Jimmy Carter's Sin Against Israel
By Charles Lenchner, PDA Israel/Palestine Working Group Coordinator
December 28, 2006
We all knew Jimmy Carter was in for it. Before anyone had read a single paragraph of his book, “Palestine: Peace Not Apartheid,” well known heavy hitters in the media were taking pot shots at the ex-president. Jennifer Siegel of the Forward got it right in saying that “critics of the former president probably will be most offended by his use of the word ‘apartheid.’”(1) In so doing, Carter departed from a particular script that leaders of the pro-Israel community were willing to tolerate from U.S. critics of Israel.

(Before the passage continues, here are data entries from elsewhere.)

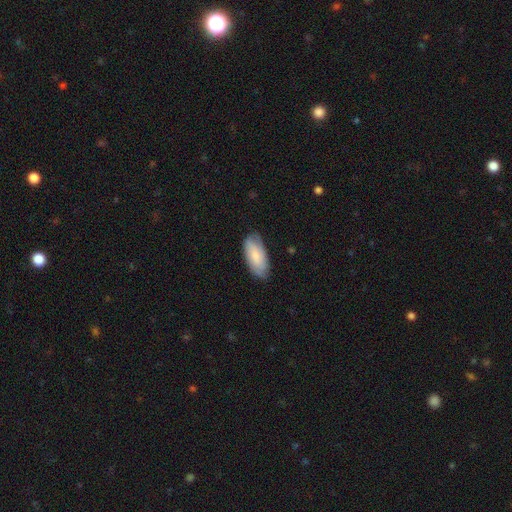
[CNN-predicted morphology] Smooth or featured?
  - smooth: 70% *
  - featured or disk: 24%
  - star or artifact: 6%
How rounded?
  - in between: 89% *
  - cigar-shaped: 9%
  - round: 2%
Merging?
  - none: 76% *
  - minor disturbance: 19%
  - major disturbance: 4%
  - merger: 1%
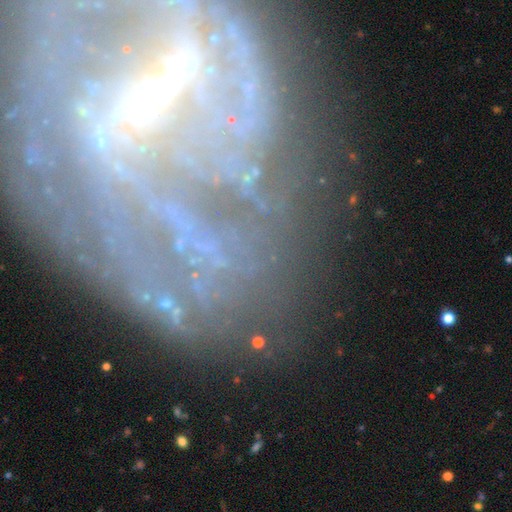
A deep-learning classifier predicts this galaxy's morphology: A featured or disk galaxy (71%) with a strong bar (44%), spiral arms (59%) and no central bulge (33%).

Vote fractions:
- Smooth or featured? featured or disk: 71% / star or artifact: 17% / smooth: 12%
- Edge-on disk? no: 89% / yes: 11%
- Bar? strong: 44% / weak: 29% / no: 27%
- Spiral arms? yes: 59% / no: 41%
- Bulge size? none: 33% / small: 32% / moderate: 26% / large: 6% / dominant: 3%
- Merging? none: 58% / major disturbance: 20% / minor disturbance: 17% / merger: 5%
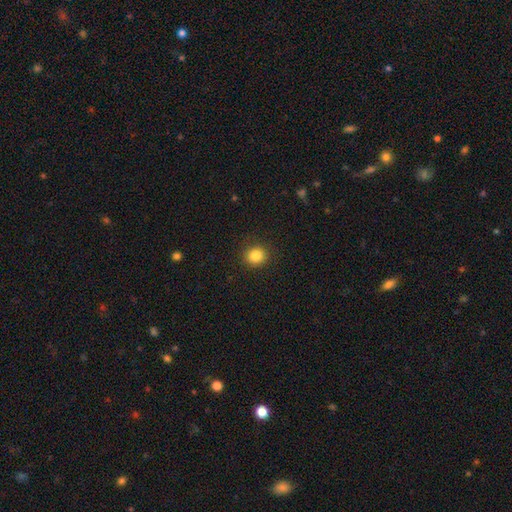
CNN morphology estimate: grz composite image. It shows a smooth galaxy with no disk features (84%) that is round (86%). Merging: none (90%).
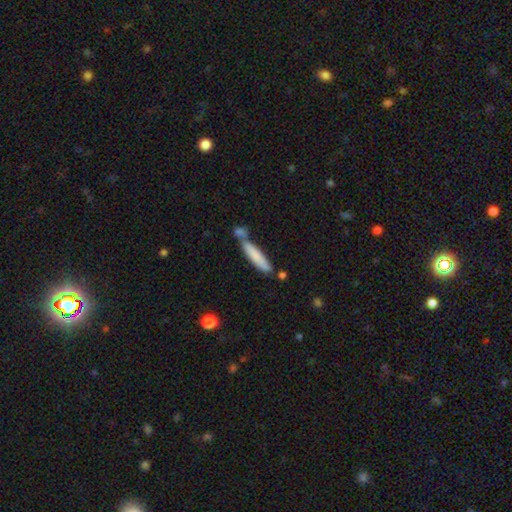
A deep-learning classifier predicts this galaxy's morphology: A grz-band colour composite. It shows a smooth galaxy with no disk features (77%) that is cigar-shaped (86%). Merging: none (54%).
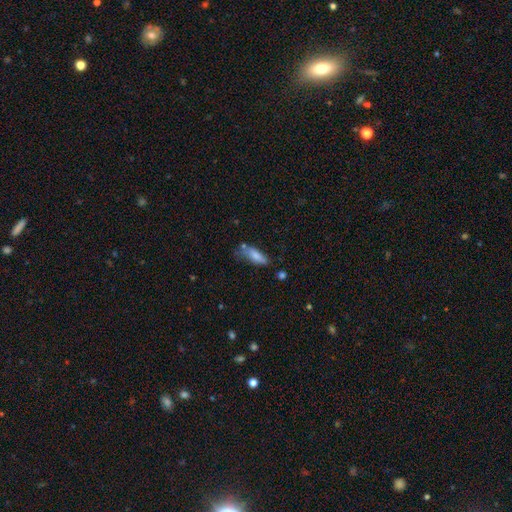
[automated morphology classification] Smooth or featured: smooth — 78% (featured or disk — 15%)
How rounded: in between — 60% (cigar-shaped — 38%)
Merging: none — 49% (minor disturbance — 32%)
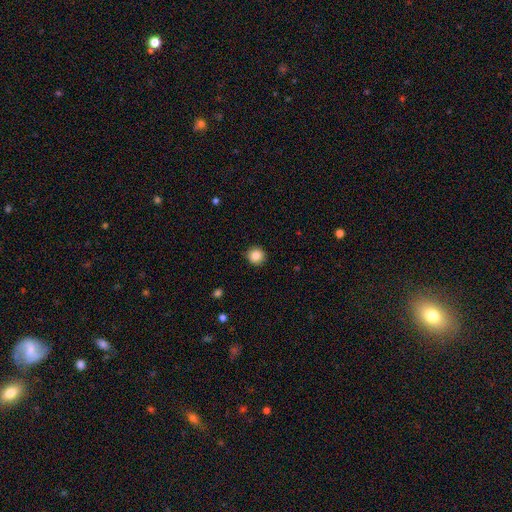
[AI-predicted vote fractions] The model was most divided on "smooth or featured": smooth: 86%, star or artifact: 9%, featured or disk: 4%. More confident: how rounded — round (94%); merging — none (92%).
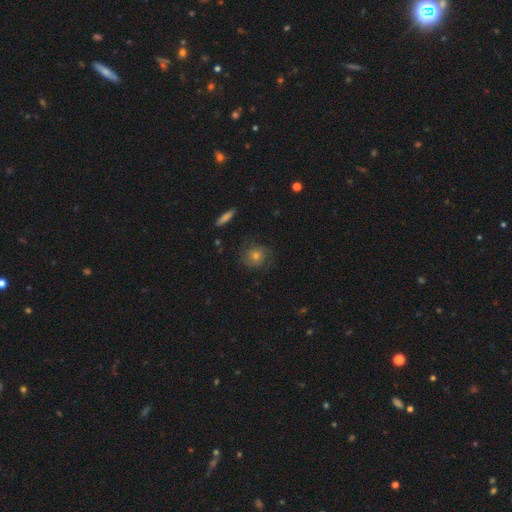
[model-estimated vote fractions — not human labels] Morphology: type=featured or disk (47%); merging=none (78%).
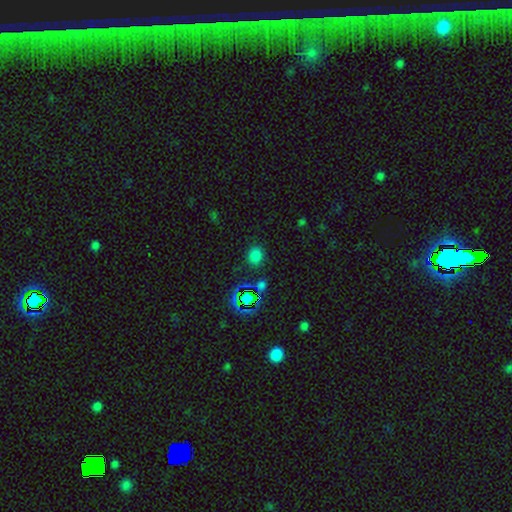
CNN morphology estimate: A smooth galaxy with no disk features (72%) that is round (67%).

Vote fractions:
- Smooth or featured? smooth: 72% / star or artifact: 23% / featured or disk: 5%
- How rounded? round: 67% / in between: 32% / cigar-shaped: 1%
- Merging? none: 83% / minor disturbance: 10% / major disturbance: 4% / merger: 3%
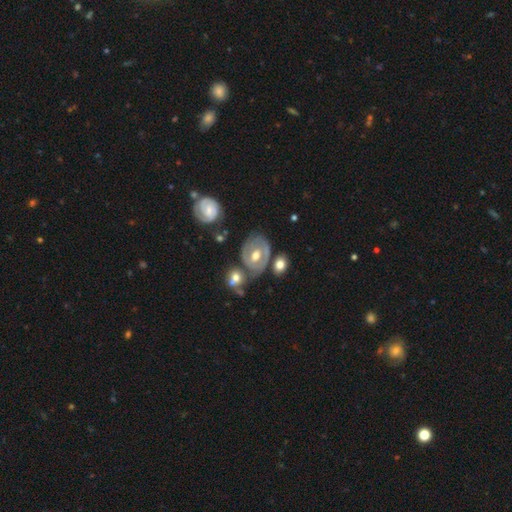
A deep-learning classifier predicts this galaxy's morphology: A featured or disk galaxy (68%) with no bar (47%), spiral arms (58%) and a moderate central bulge (73%).

Vote fractions:
- Smooth or featured? featured or disk: 68% / smooth: 26% / star or artifact: 6%
- Edge-on disk? no: 95% / yes: 5%
- Bar? no: 47% / weak: 38% / strong: 15%
- Spiral arms? yes: 58% / no: 42%
- Bulge size? moderate: 73% / small: 14% / large: 10% / none: 2% / dominant: 1%
- Merging? none: 57% / minor disturbance: 19% / merger: 14% / major disturbance: 10%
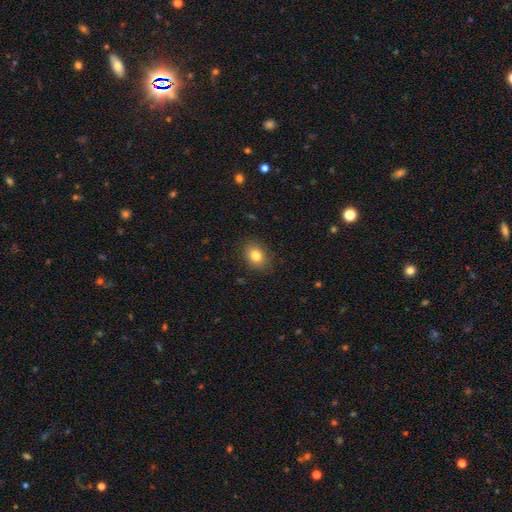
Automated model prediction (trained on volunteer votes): Smooth or featured? Predicted: smooth (p=0.83). How rounded? Predicted: in between (p=0.54). Merging? Predicted: none (p=0.87).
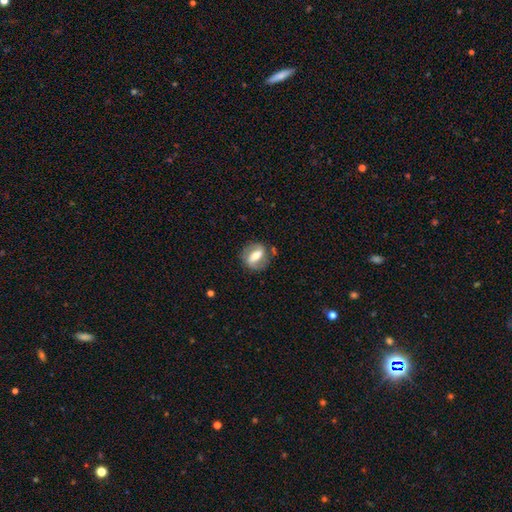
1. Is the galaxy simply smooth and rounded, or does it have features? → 71% featured or disk, 26% smooth, 3% star or artifact.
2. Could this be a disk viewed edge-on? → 100% no, 0% yes.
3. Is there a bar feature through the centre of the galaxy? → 63% strong, 30% weak, 7% no.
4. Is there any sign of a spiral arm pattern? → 89% yes, 11% no.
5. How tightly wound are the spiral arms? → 50% medium, 33% loose, 17% tight.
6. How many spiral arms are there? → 96% 2, 4% 1, 0% 3, 0% 4, 0% more than 4, 0% can't tell.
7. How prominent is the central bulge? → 56% moderate, 22% small, 19% large, 4% none, 0% dominant.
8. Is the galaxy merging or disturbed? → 76% none, 14% minor disturbance, 11% major disturbance, 0% merger.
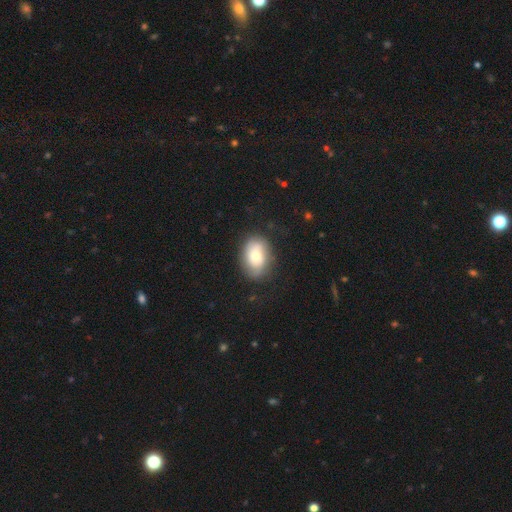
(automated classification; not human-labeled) Smooth or featured? smooth (67%)
How rounded? in between (79%)
Merging? none (74%)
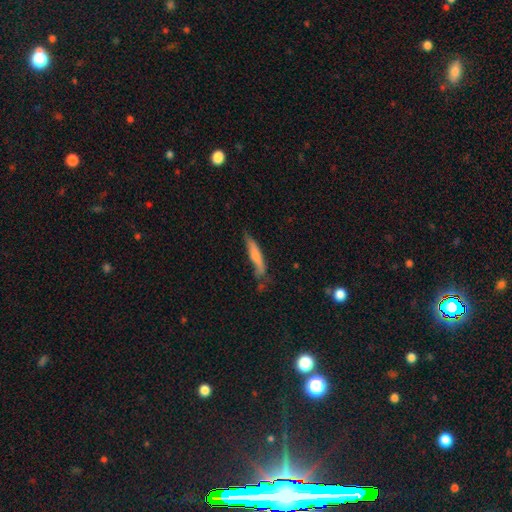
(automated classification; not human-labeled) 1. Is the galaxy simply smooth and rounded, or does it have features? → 65% smooth, 29% featured or disk, 6% star or artifact.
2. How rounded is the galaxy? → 88% cigar-shaped, 10% in between, 2% round.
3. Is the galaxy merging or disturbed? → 59% none, 28% minor disturbance, 9% major disturbance, 5% merger.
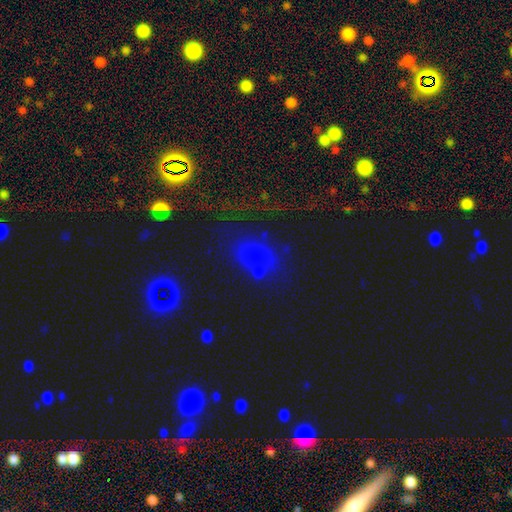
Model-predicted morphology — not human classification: Smooth or featured: smooth — 54% (star or artifact — 32%)
How rounded: round — 58% (in between — 39%)
Merging: none — 53% (merger — 22%)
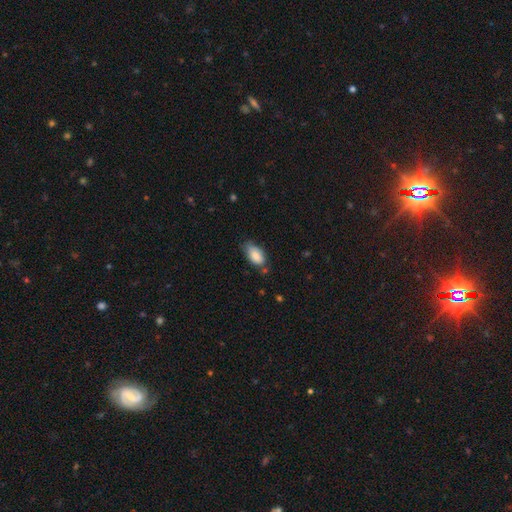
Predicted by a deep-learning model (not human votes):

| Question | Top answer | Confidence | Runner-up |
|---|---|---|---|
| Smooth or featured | smooth | 85% | featured or disk (8%) |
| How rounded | in between | 92% | cigar-shaped (5%) |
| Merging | none | 59% | minor disturbance (31%) |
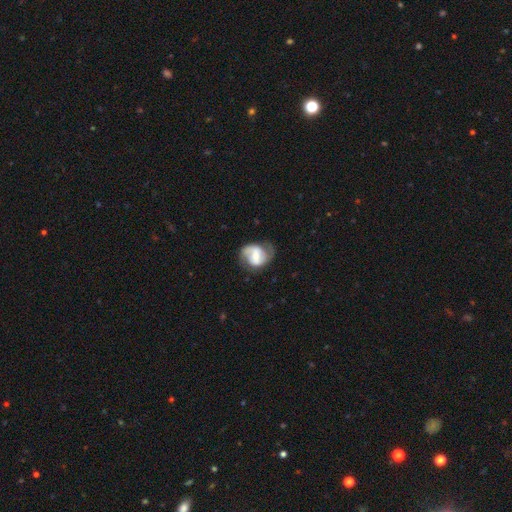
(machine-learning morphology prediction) A featured or disk galaxy (71%) with a weak bar (45%), 2 (82%) medium (46%) spiral arms (89%) and a moderate central bulge (43%).

Vote fractions:
- Smooth or featured? featured or disk: 71% / smooth: 23% / star or artifact: 7%
- Edge-on disk? no: 97% / yes: 3%
- Bar? weak: 45% / strong: 27% / no: 27%
- Spiral arms? yes: 89% / no: 11%
- Spiral winding? medium: 46% / loose: 28% / tight: 26%
- Spiral arm count? 2: 82% / can't tell: 8% / 1: 7% / 3: 1% / 4: 1% / more than 4: 1%
- Bulge size? moderate: 43% / small: 37% / large: 10% / none: 8% / dominant: 2%
- Merging? none: 62% / minor disturbance: 23% / major disturbance: 12% / merger: 2%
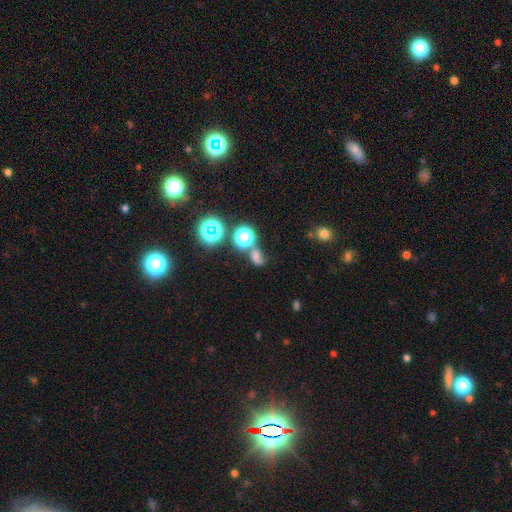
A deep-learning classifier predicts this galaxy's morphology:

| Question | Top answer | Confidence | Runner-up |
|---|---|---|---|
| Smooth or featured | smooth | 47% | star or artifact (32%) |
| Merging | none | 43% | merger (27%) |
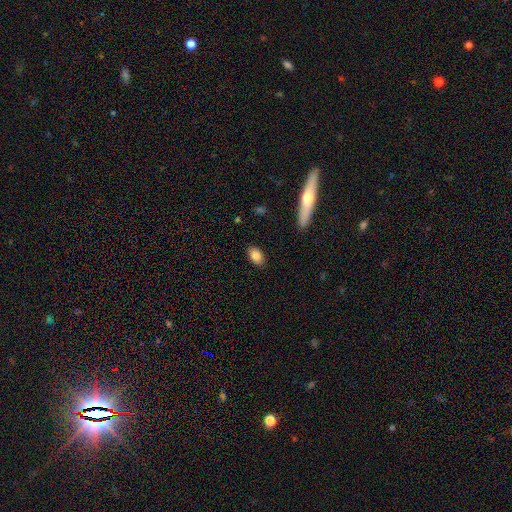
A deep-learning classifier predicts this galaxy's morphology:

The Israel lobby – Jews and non-Jews -- has devoted enormous resources and political capital to supporting Israel. They’ve done a great job, strategically speaking, by funding think tanks, newsletters, endowed chairs, academic centers and media activism shops. These resources are deployed in part to secure short-term victories around policy issues. The larger and ultimately more important role is setting the limits of allowable debate.
The terms of debate in the U.S. are: Israeli actions and policy may be criticized, as long as everyone affirms Israel’s motives of only wanting peace and security. However, in Israel proper, other motives are debated constantly. These include a racist desire to subjugate Arabs to Western and Jewish control, greed for land, profit from a captive market, the wish to serve U.S. interests in the Middle East, and of course, classic stupidity, of the kind detailed in Barbara Tuchman’s “The March of Folly.”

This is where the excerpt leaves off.